The symphonies of Anton Bruckner are so large in orchestration and often so lengthy that it has taken a very long time for them to have anywhere near as permanent a place in the orchestral repertoire as those of Beethoven, Brahms, or Mahler. Of the nine numbered symphonies Bruckner composed, the Fourth (or "Romantic") is generally agreed to be the most popular. But its immediate successor, the Fifth, composed by Bruckner in 1878, seems to be reaching those heights now too.

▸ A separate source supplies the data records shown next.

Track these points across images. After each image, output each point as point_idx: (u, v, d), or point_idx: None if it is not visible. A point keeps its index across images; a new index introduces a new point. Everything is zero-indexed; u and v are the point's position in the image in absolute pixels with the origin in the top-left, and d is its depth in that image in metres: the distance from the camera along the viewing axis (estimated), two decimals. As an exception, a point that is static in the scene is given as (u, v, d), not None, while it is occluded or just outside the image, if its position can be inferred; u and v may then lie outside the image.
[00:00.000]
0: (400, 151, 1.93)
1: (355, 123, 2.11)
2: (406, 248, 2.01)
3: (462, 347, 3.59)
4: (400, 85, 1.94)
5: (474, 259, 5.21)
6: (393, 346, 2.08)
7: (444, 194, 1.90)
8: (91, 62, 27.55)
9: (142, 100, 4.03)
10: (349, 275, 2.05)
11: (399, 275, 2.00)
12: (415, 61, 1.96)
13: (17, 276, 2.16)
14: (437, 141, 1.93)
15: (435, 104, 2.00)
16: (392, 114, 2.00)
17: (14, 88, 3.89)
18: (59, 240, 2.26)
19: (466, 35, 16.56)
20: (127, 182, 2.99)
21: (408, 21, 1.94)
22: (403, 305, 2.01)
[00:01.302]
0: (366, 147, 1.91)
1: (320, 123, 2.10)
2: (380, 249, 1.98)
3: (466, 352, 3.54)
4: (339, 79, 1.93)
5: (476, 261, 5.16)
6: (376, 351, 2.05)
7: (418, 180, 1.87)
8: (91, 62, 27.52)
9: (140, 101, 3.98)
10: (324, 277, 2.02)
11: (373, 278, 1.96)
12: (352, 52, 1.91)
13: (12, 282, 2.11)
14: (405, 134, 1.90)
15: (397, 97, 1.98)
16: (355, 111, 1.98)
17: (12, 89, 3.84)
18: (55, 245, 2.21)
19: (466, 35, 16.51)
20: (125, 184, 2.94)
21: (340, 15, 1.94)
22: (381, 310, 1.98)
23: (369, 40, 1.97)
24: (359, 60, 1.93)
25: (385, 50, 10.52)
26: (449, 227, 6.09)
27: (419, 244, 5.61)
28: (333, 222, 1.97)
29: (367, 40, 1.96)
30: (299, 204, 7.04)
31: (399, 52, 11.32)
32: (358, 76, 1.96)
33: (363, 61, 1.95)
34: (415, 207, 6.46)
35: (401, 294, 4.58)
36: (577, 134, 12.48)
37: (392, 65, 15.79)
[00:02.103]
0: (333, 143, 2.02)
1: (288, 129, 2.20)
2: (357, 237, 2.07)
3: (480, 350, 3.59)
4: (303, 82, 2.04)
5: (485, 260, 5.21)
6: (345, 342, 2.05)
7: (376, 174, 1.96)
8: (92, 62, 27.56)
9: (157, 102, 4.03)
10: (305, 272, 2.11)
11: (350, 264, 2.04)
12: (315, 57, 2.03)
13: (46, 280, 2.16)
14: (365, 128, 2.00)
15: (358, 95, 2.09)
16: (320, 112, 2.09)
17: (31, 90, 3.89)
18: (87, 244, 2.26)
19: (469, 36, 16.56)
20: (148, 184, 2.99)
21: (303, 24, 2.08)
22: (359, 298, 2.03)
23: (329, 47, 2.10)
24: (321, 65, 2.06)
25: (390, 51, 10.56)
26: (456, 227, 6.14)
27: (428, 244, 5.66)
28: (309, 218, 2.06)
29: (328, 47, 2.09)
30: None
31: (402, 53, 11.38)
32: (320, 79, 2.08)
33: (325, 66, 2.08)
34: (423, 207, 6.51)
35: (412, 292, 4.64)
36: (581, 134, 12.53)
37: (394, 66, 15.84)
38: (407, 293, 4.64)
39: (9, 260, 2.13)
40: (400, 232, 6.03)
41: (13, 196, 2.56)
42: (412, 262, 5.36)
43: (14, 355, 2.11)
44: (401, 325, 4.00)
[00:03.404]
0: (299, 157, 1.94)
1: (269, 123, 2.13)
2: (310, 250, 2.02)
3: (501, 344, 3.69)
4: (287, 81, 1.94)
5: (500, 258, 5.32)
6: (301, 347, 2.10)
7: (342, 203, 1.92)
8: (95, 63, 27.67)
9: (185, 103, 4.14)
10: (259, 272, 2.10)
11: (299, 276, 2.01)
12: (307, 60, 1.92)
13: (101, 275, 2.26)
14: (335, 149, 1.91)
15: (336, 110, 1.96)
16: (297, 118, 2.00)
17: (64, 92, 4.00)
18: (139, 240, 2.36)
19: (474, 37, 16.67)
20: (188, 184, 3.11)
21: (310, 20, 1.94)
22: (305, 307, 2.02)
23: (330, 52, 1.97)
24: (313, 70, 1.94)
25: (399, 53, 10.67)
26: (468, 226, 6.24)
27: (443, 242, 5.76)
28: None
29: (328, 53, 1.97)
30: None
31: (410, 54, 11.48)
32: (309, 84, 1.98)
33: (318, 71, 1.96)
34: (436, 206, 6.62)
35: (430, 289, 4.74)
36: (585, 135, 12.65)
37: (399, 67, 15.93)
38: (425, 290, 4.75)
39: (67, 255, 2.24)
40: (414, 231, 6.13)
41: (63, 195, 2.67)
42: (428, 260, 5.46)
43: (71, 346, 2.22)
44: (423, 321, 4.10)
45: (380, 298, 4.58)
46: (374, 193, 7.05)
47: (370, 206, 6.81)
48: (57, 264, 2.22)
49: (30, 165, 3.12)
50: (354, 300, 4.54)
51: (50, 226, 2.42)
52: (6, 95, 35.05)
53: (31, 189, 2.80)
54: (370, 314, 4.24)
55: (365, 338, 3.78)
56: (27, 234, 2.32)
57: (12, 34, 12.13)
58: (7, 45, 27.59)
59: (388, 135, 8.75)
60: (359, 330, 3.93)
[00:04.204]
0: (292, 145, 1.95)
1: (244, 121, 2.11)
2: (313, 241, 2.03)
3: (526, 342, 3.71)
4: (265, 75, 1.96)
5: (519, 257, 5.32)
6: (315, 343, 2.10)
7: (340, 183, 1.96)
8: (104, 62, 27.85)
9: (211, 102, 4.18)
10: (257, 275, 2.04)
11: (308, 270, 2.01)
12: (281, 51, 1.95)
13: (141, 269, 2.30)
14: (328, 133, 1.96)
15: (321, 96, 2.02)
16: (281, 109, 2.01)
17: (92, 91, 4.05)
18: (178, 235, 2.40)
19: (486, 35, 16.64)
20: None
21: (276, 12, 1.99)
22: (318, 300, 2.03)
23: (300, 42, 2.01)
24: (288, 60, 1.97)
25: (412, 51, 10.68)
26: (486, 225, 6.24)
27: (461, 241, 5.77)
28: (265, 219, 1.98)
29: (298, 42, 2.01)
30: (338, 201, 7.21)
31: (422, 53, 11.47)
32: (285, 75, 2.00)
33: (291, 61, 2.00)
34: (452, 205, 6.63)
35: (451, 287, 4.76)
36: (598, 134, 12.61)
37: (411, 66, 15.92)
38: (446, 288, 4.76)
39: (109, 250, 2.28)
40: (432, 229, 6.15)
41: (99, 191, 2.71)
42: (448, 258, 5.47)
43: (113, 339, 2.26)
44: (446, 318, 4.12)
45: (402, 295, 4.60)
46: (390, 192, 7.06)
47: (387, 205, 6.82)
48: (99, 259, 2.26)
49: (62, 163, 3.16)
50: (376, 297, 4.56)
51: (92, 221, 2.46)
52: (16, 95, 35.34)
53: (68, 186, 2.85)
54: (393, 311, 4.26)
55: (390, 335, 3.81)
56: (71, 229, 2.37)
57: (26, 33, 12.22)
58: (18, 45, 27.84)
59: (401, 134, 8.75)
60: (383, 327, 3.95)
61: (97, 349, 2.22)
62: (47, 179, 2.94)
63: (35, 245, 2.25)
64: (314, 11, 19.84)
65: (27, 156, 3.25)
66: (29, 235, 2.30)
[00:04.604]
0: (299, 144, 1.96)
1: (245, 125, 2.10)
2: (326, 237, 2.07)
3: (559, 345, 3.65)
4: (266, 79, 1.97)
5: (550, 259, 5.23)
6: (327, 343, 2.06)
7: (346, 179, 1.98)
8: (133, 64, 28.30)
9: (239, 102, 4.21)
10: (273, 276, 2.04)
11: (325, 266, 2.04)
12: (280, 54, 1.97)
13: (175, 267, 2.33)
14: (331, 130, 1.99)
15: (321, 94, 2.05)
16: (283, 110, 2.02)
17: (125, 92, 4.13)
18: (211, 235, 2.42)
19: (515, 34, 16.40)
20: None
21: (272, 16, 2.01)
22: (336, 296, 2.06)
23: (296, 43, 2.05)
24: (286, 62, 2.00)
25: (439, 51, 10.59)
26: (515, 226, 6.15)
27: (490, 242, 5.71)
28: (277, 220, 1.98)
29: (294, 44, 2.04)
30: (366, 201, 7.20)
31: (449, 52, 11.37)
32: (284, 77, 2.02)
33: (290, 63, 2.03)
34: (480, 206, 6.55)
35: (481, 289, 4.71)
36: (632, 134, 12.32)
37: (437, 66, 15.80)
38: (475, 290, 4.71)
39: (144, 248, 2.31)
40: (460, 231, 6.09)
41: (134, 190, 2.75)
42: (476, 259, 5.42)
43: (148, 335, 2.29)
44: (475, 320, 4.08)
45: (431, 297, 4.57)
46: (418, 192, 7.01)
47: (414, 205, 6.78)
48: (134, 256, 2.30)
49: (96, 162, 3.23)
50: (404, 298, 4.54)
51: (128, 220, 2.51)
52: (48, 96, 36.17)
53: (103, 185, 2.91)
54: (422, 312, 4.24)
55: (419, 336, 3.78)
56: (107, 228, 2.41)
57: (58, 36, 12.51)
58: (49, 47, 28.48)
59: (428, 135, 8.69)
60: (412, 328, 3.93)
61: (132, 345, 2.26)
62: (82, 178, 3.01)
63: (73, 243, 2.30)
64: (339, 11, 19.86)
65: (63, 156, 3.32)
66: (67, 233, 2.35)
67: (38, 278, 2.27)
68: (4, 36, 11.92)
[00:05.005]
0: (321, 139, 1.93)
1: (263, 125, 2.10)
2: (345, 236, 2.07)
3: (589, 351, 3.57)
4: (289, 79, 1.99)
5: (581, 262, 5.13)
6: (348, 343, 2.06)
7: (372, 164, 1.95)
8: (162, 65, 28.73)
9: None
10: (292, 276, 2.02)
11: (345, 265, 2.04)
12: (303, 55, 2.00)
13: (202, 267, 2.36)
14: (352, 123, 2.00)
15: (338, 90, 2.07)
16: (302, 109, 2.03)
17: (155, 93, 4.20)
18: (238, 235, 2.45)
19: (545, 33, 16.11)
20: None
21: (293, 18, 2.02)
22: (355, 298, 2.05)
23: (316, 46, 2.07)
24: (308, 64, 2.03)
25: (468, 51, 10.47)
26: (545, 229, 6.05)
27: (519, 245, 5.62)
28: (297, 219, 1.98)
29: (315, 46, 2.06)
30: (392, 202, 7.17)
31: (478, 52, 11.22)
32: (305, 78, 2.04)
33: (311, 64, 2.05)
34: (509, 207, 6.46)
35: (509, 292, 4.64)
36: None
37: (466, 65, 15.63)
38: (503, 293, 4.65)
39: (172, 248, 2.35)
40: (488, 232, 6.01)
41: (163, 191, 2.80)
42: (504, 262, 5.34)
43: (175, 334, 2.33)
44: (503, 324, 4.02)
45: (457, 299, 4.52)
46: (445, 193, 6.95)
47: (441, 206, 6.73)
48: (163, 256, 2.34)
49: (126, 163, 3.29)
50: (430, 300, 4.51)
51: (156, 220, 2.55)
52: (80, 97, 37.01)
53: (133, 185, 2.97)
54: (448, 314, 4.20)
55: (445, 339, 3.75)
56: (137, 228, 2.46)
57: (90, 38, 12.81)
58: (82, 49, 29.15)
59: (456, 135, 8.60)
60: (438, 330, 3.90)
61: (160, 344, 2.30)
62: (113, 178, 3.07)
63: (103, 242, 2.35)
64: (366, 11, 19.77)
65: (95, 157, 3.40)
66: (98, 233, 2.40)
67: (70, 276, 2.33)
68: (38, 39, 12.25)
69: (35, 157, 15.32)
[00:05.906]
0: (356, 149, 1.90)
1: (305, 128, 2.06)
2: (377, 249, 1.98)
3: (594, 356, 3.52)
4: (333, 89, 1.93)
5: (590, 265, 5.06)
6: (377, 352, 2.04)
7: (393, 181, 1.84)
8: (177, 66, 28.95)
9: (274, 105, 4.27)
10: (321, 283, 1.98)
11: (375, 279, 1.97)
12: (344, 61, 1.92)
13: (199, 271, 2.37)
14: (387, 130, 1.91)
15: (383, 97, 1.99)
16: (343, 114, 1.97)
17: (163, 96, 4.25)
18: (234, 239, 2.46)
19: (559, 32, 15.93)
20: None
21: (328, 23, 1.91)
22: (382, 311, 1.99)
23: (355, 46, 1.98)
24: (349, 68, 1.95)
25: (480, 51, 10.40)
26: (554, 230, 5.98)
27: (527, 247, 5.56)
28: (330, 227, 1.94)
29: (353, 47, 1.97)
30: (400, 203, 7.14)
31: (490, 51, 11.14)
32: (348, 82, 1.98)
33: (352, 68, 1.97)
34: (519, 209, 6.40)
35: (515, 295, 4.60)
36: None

This symphony highlights the hallmarks of Bruckner's symphonic style--the often grand pronouncements of the brass, mimicking the sounds of grand cathedral organs (Bruckner himself was a church organist); the shimmering string passages (redolent of the opening of the Beethoven Ninth), the vigorous scherzos, and the sometimes violent crescendos. Here, in this 1999 recording made by Deutsche Grammophon, the work is seemlessly performed, under the direction of the late Italian conductor Giuseppe Sinopoli, by the Dresden State Orchestra (Staatskapelle Dresden). The orchestra is one of the most qualified to handle Bruckner's massive symphonies, having recorded the complete set under Eugen Jochum between 1975 and 1982; and while Sinopoli may never have quite been able to reach Jochum's level with Bruckner, he still managed to achieve the best out of the orchestra and the symphony itself. The trombones and the tubas cleverly accentuate the organ-like passages of the score, and the rumbling timpani at the end of the first and fourth movements give the right sonic impact.
This is one of the best Bruckner recordings out there, and is highly recommended.